Six or seven centuries ago every book was precious, for they all had to be painstakingly hand-copied. A prince with a hundred volumes would have possessed a large library. If you were a scholar at that time you would have had to wander from place to place - from one library to the next. You might have heard of a book and had to travel hundreds of miles to consult one of the few copies in existence. If you had wanted to study it intensively you would have had to stay where the book was kept, or copied it yourself, which might have taken months - even if you did not embellish the book, as was often done in the scriptoria of the monasteries.

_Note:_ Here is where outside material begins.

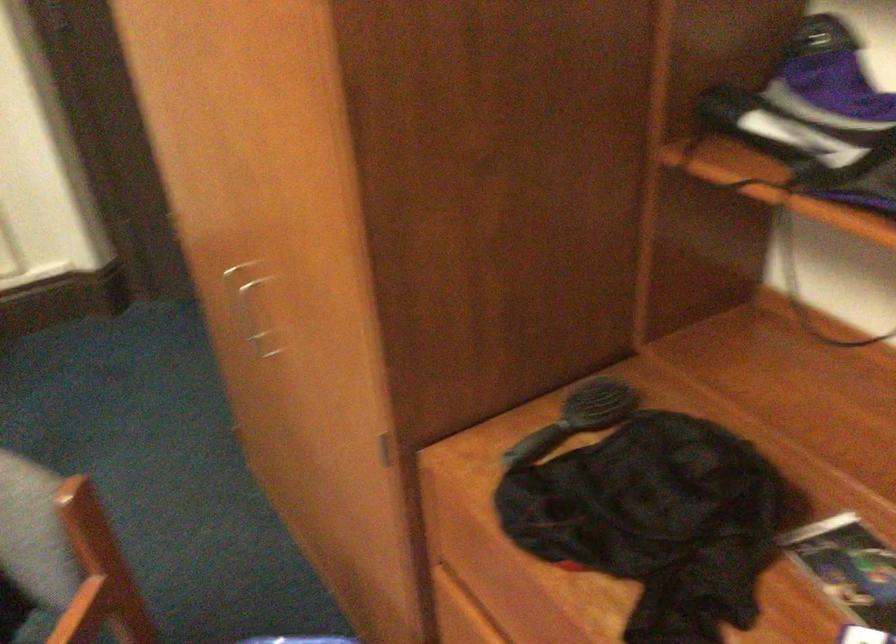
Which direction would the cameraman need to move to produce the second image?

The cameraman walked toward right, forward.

Or you might have travelled with your library on your back - like Marpa returning home to Tibet with the teachings he had gathered in India. And, like Marpa, you might easily have lost those hard-gained volumes. How would we feel if we had copied by hand all the books in our possession? How much more would we value them? Even for Keats, much closer to our own time, a new book was a treasure.

We need somehow to regain this feeling of appreciation, even of reverence, for books, if we are to begin to enter into a proper relationship with the Perfection of Wisdom literature. If even ordinary books can be so precious, then books containing the highest insights of humanity must be extraordinary treasures indeed. Ordinary books are valuable because they crystallize and preserve knowledge, memories, ideas, and experience. The Perfection of Wisdom literature encapsulates - as far as it is possible in words - the experience of Enlightenment. I am stressing this point because in almost any city in the Western world it is quite easy to buy a book of the Perfection of Wisdom and read that on the bus. How you read the Perfection of Wisdom (Sanskrit Prajnaparamita) literature is supremely important. One of the earliest Wisdom texts admonishes us in its opening line: Call forth as much as you can of love, of respect and of faith! Gaining wisdom is at least as much a matter of becoming receptive emotionally as of intellectual acuity.

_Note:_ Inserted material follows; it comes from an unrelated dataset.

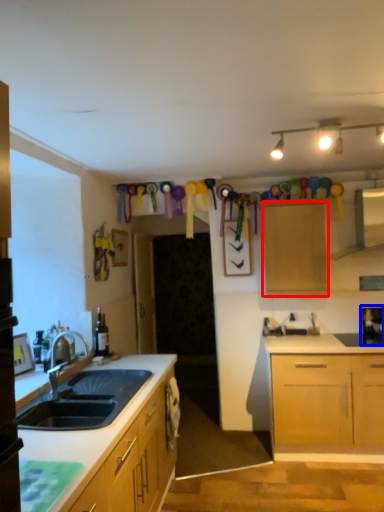
Question: Which object is closer to the camera taking this photo, cabinetry (highlighted by a red box) or appliance (highlighted by a blue box)?

Choices:
 (A) cabinetry
 (B) appliance

Answer: (A)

This, as we shall see later, was one of the main reasons why the Perfection of Wisdom literature transformed itself into a goddess - to teach more effectively by appearing in a form that people would love to dwell upon. For Keats, Chapman's Homer is a catalyst. While reading, his imagination starts to fly. He feels as though he has seen a new planet, or discovered a new ocean. Hernan Cortez was the 'conquistador' who subdued the Aztecs. In the sonnet, though, he is a positive figure. Cortez has landed on the Caribbean coast of modern-day Panama. He has walked inland with his men and climbed a peak, to discover an ocean vaster than the one he has just crossed, stretching away below him. Gazing at this new realm of possibility, he and his men are struck silent.

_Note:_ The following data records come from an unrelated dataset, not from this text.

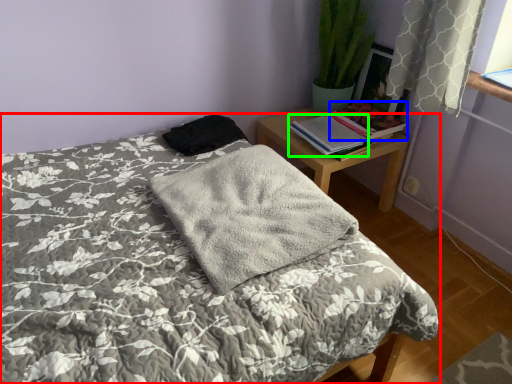
Question: Considering the real-world distances, which object is closest to bed (highlighted by a red box)? book (highlighted by a blue box) or book (highlighted by a green box).

Choices:
 (A) book
 (B) book

Answer: (B)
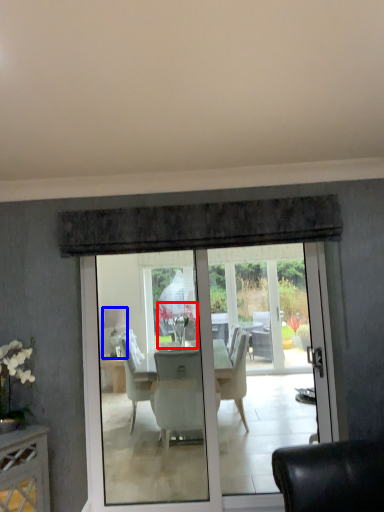
Question: Which of the following is the farthest to the observer, flower (highlighted by a red box) or lamp (highlighted by a blue box)?

Choices:
 (A) flower
 (B) lamp

Answer: (B)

Keats feels he has found a new vantage point in himself, seen possibilities he never knew existed. This should be the case when we first encounter the Perfection of Wisdom literature. The books themselves are just catalysts for a new vision of the universe. An undreamed of realm begins to unfold itself. If you enter fully into this golden realm, then, like Cortez's men, words will fail you. You will be unable to describe what you have apprehended. Someone who has used the Prajnaparamita literature to enter the transcendental realm is said to be like a mute who has had a dream.